Empowering mental patients and their families. Possibly granting associations representing the patients and/or their families particular roles in the process of improving conditions for the patients, or to defend them in courts. The hope is that these associations would succeed in limiting the arbitrary detention of patients, or saving them from long periods of detention without justification or without observance of the basic rules. Stipulating the creation of such associations could be justified on the basis that mental patients are extremely vulnerable, and such associations would ensure constant dialogue about the treatment of mental patients;

A judicial safeguard by giving the judiciary a fundamental role in protecting the freedom of patients in detention.

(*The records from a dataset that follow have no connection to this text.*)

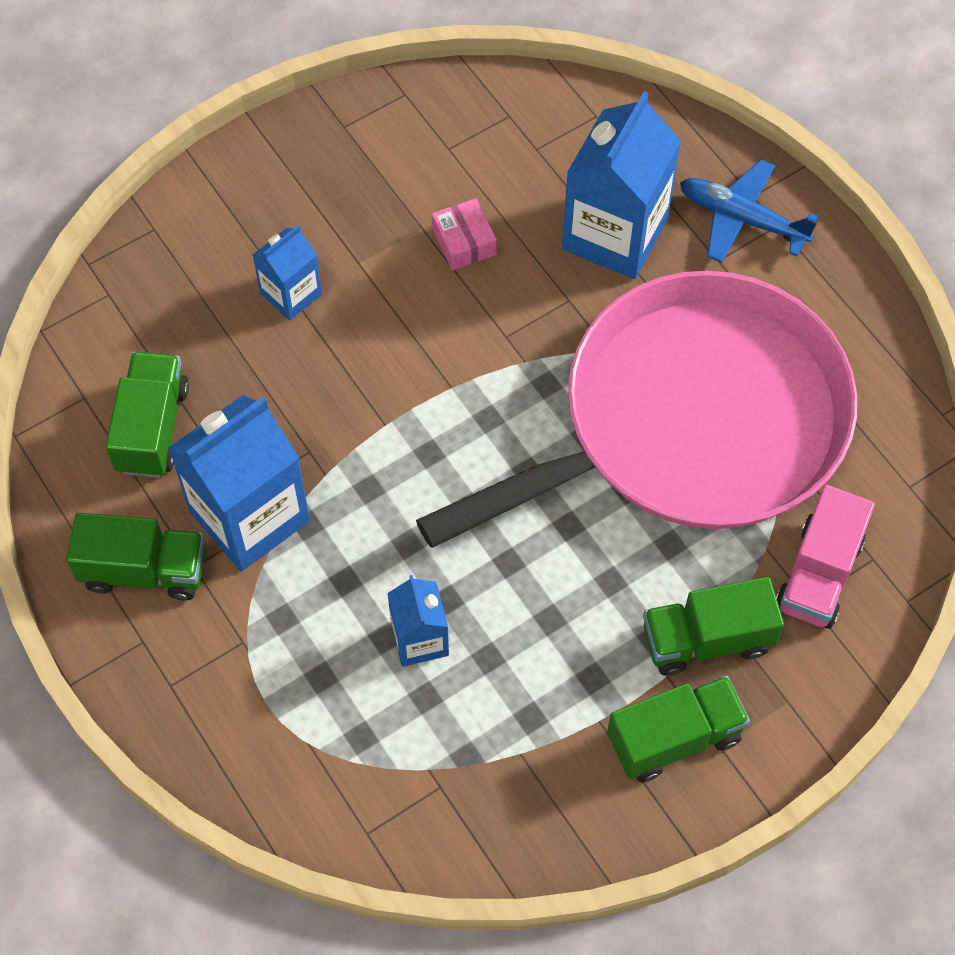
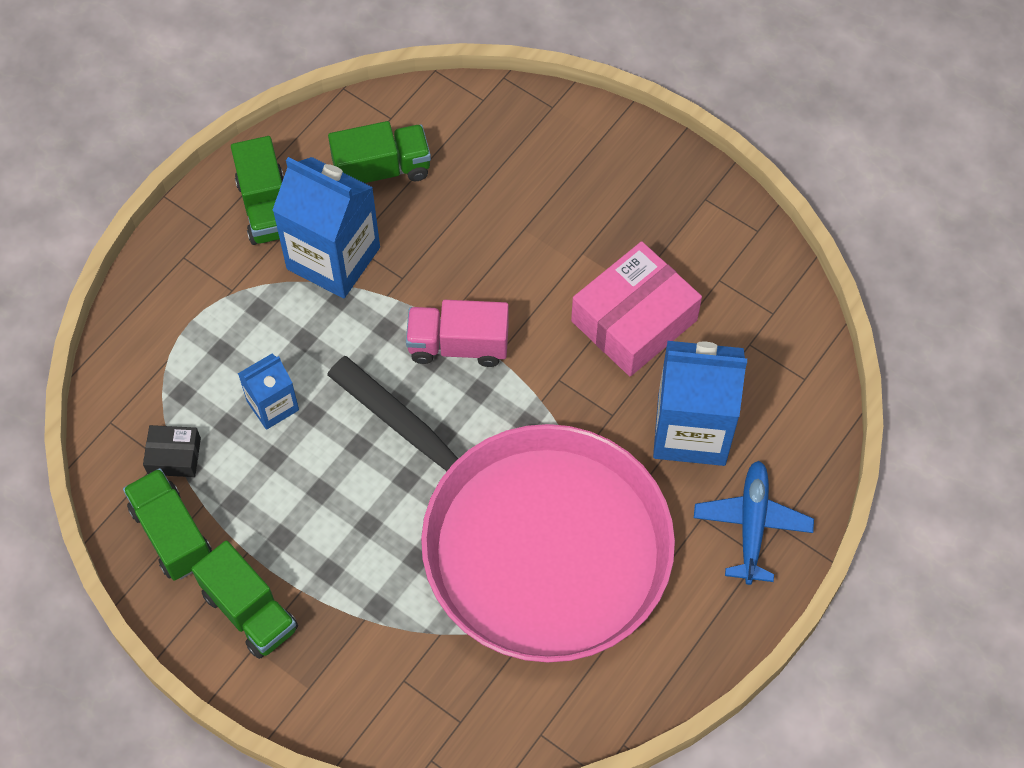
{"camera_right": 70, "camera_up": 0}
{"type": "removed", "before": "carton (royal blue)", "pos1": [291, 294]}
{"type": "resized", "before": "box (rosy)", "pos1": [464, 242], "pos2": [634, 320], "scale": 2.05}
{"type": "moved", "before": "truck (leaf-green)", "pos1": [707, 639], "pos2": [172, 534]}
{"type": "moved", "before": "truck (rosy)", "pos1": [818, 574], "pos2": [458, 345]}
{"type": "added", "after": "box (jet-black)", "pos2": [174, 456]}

The Legal Agenda has proposed amending the draft law by substituting oversight by the interim relief courts for oversight by the civil status courts, as in the original draft. Compulsory detention in a medical institution is primarily a matter of personal freedom. Thus, the judicial body that specializes most in protecting freedoms should be involved. The Legal Agenda has also proposed that the judiciary be responsible not just for agreeing to keep a patient in the institution whenever the doctor in charge believes the treatment should last more than ten days, but also for considering any applications submitted by the relevant parties (including family, associations and the public prosecutor) for the release of the patient at any time. The judiciary should also receive regular reports from the physician in charge, which would allow the judiciary to intervene on its own initiative at any time in light of the contents of these reports;

The safeguard of administrative oversight. This is achieved by restoring the articles of the original draft that gave an oversight role to the medical committee set up at the Ministry of Public Health, with some fundamental amendments to make it more effective. The aim of these amendments is to define the committee’s composition and process of appointment of its members, period of service, remuneration, as well as granting the newly recognized associations of mental patients and their families a seat on the committee. Without such clarifications, the committee would probably remain a formality without substance;

The safeguard of internal supervision within the health institutions. The Legal Agenda called for restoration of articles in the original draft -after amending them- that stipulated the creation of ethical committees inside medical institutions. Amendments included the stipulation that membership of the committee include the director of the institution and a representative of the associations of mental patients and their families. This monitoring mechanism would be strengthened by making the medical institution (which is not mentioned in the current law in any way) responsible for any failure to implement the law; and

Accountability and criminal penalties. In the original draft, penalties were confined to cases where a mental patient's weakness has been exploited in certain ways in order to compel the patient to carry out criminal acts or particular acts. In other words, the draft law does not mention any penalties for violating the principles or rights that are enshrined in it. In view of this, The Legal Agenda has submitted proposals to penalize some violations of the provisions of the draft law, including arbitrary acts by authorities that the law is expected to endorse. To this end, several of these acts have been criminalized, most notably from our point of view, writing medical reports that are overtly misleading about someone's mental state in order to have them admitted, kept in an institution, or released from an institution. The proposals would also make it a crime to manage medical institutions that admit patients for compulsory treatment, or keep them detained in cases not sanctioned by this law.

This article is an edited translation from Arabic.

 

[1] See: Malak Makki’s, “Mental Health, a Draft Law to Protect Patients”, As-Safir Newspaper, April 8, 2013,
[2] See: Nizar Saghieh’s, “Interpreting Lebanon’s Law Against Domestic Violence: Jurisprudence as Legal Reform”, The Legal Agenda website, June 30, 2014.